Inspection of the Upper Limbs
After adequate exposure, one should then lay the patient’s arms out comfortably.
The examiner should stand at the end of the bed / facing the patient if the patient is sitting, and inspect for any obvious asymmetry, wasting or abnormal posturing. If the patient is lying down, one should then stand on the right hand side of the patient and inspect the upper limbs in greater detail, focusing on whether there is any muscle wasting (proximal and / or distal muscles), fasciculations, scars and tremor. If the patient’s arms initially laid in the prone position, the examiner could then place them at the “palm-up position” and examine the ventral aspect of the upper limbs. The opposite could be done if the patient’s arms are initially laid in the “palm-up position”.

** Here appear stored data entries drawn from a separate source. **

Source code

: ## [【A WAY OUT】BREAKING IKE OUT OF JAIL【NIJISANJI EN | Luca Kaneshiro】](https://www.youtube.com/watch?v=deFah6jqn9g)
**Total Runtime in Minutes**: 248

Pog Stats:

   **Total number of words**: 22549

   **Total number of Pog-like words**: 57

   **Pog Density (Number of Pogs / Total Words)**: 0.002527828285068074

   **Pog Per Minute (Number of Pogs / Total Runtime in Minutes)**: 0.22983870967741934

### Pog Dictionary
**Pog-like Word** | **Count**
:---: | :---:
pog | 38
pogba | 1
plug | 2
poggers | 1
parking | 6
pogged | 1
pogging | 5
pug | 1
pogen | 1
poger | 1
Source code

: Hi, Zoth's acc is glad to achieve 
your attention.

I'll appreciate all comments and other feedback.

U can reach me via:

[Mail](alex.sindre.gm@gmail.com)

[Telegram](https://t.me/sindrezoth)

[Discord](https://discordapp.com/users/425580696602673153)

Eliciting Fasciculations of the Upper Limbs
If there are no fasciculations visible on inspection, one can tap onto the muscle bulk gently, which may bring out the fasciculations in a patient with an underlying lower motor neuron disorder. However, one common pitfall is that students often rush through tapping of the muscle bulk, but do not observe long enough for the fasciculations to appear. Often a time, the fasciculations may be visible without tapping if the muscle bulk was examined in detail (see videos of a patient with fasciculations under ‘lower motor neuron signs’).
Determining the Tone of the Upper Limbs
The tone of the upper limbs could be determined via examining the elbow and wrist joints as shown in the video. The patient’s tone should then be classified as normal, hypertonic or hypotonic. One may also be able to delineate whether the patient has lead-pipe rigidity, cogwheel rigidity (e.g. in parkinsonism), or spasticity (e.g. in patients with an upper motor neuron lesion).
Determining the Power of the Upper Limbs
The power of the upper limbs could be determined as shown in the video. One should examine the power of muscles involved in abduction and adduction of the shoulders as well as flexion and extension of the elbows, wrists and fingers. The power of the small hand muscles: finger abduction, thumb abduction and thumb opposition should then be elicited. Further detailed examination of other muscles could also be performed if the clinical history or physical examination raises clinical suspicion.
The power of the muscles should then be graded according to the Medical Research Council (MRC) scale for muscle strength as follow:
- Grade 5: Muscle contracts normally against full resistance
- Grade 4: Muscle strength is reduced but muscle contraction can still move joint against resistance
- Grade 3: Muscle strength is further reduced such that the joint can be moved only against gravity
- Grade 2: Muscle can move only if the resistance of gravity is removed
- Grade 1: Only a trace or flicker of movement is seen or felt in the muscle, or fasciculations are observed in the muscle
- Grade 0: No movement is observed
Eliciting the Upper Limb Reflexes
The reflexes of the upper limbs including the biceps, triceps and supinator reflex should be examined as shown in the video. The patient’s upper limbs should be fully relaxed. To elicit the biceps tendon reflex, roll the thumb along the biceps tendon and gently tap onto the thumb with the tendon hammer. The tendon hammer should be held towards the end and the wrist should be used to ensure a good swinging motion.
If the reflex is absent, one should proceed by performing the reinforcement maneuver (Jendrassik maneuver) by asking the patient to clench his or her teeth tightly upon tapping the tendon with the tendon hammer. The patient’s reflex should then be classified as normal, brisk (hyper-reflexic), hypo-reflexic or absent.
Testing Coordination of the Upper Limbs
A video of how rebound is elicited is also shown here.
The patient’s coordination should be assessed by the finger-nose test (to elicit intention tremor and dysmetria) and asking the patient to perform rapid alternating movements of the hand (to elicit dysdiadochokinesia).
Once again, clear, simple instructions are vital. Common pitfalls of medical students, is that during the finger-nose test, the examiner’s finger is either held too close to the patient (thus intention tremor could not be accurately assessed) or too far away. The examiner’s finger should be ideally at arm’s length from the patient. It is useful to hold onto the patient’s hand and perform the test with the patient first before asking the patient to perform it himself.